On March 31, 2017, the United States Court of Appeals for the District of Columbia issued a decision in Bais Yaakov of Spring Valley et.al. vs. FCC (No. 14-1234), holding that the FCC’s 2006 Solicited Fax Rule is unlawful to the extent that it requires opt-out notices on faxes sent with the recipient’s consent (i.e., “solicited” faxes). The decision also vacated the FCC’s October 30, 2014 Fax Advertisement Waiver Order insofar as it attempted to enforce the rule and grant retroactive waivers to certain parties of the opt-out notice requirement. This decision is a big win for defendants in a recent wave of class action cases based on a failure to include opt-out notices on solicited faxes.

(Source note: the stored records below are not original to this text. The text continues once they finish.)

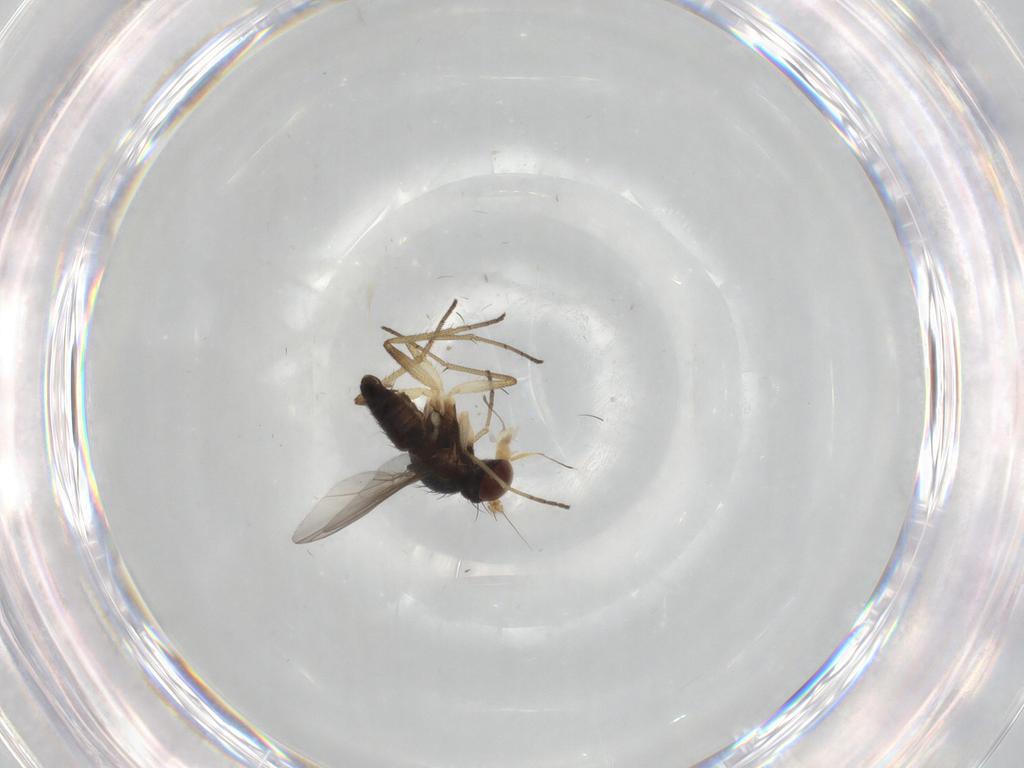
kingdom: Animalia
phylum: Arthropoda
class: Insecta
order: Diptera
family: Dolichopodidae
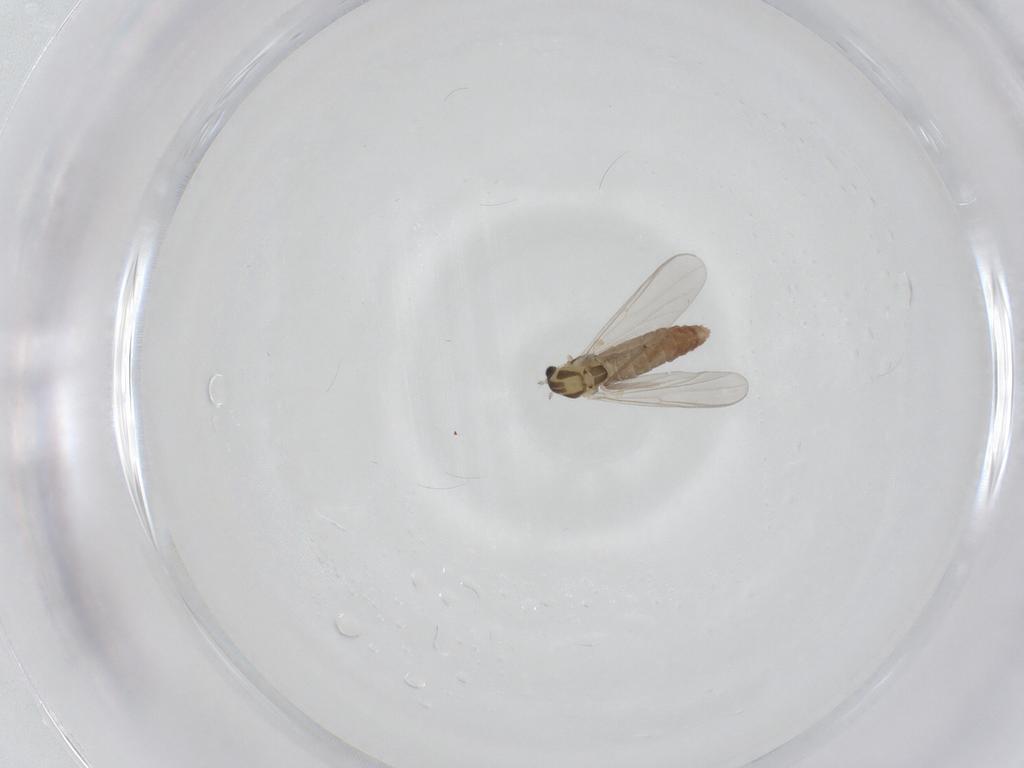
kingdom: Animalia
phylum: Arthropoda
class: Insecta
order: Diptera
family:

These defendants – nearly 150 of whom had received retroactive waivers from the FCC – now will not face liability for faxes sent with the recipient’s permission.
The opinion is based on the Court’s statutory interpretation of the Junk Fax Protection Act of 2005 (the “Act”). After examining the relevant language of the Act, which prohibits the sending of unsolicited fax advertisements, and contains an exception allowing certain unsolicited fax advertisements, provided they contain an appropriate opt-out notice, the Court found that the text of the Act provided a “clear answer” to the question of the FCC’s jurisdiction with regard to solicited fax advertisements. In particular, according to the Court of Appeals: “Congress has not authorized the FCC to require opt-out notices on solicited fax advertisements. And that is all we need to know to resolve this case.” As such, the Court of Appeals did not need to give deference to the FCC’s decision, pursuant to Chevron U.S.A. v. Natural Resources Defense Council, Inc., 467 U.S. 837, 842-43 & n. 9 (1984).
The Court rejected the FCC’s reasoning that its authority to regulate solicited faxes derived from its authority to define the phrase “prior express permission” in the Act. The FCC had reasoned that because it reasonably defined the term “prior express permission” to mean that such permission lasted only until revoked, it was also within the FCC’s authority to require that all fax advertisements contain a means to revoke that permission. The Court found this argument illogical and unpersuasive.
The Court further rejected the FCC’s view that it could take any action, so long as Congress had not prohibited such action. “That theory has it backwards … The FCC may only take action that Congress has authorized.” (emphasis in original).
Finally, the Court rejected the FCC’s position that requiring opt-out notices for all fax advertisements was “good policy.” The Court stated: “The fact that the agency believes its Solicited Fax Rule is good policy does not change the statute’s text.”
After the decision was released, both Chairman Pai and Commissioner O’Rielly (both of whom dissented from the order) praised the decision and pledged that future FCC decisions would adhere to the limits of the Commission’s statutory authority.
In sum, this is good news for companies facing TCPA class actions based on the failure to include opt-out language in fax communications. The D.C. Circuit Court of Appeals has confirmed that if a fax recipient has consented to receive the fax in question, the FCC may not require companies to include specific language in the facsimile (i.e., an opt-out provision). Moreover, because the ruling concludes that the FCC has no jurisdiction over solicited faxes, other regulations applicable to such faxes would be foreclosed as well.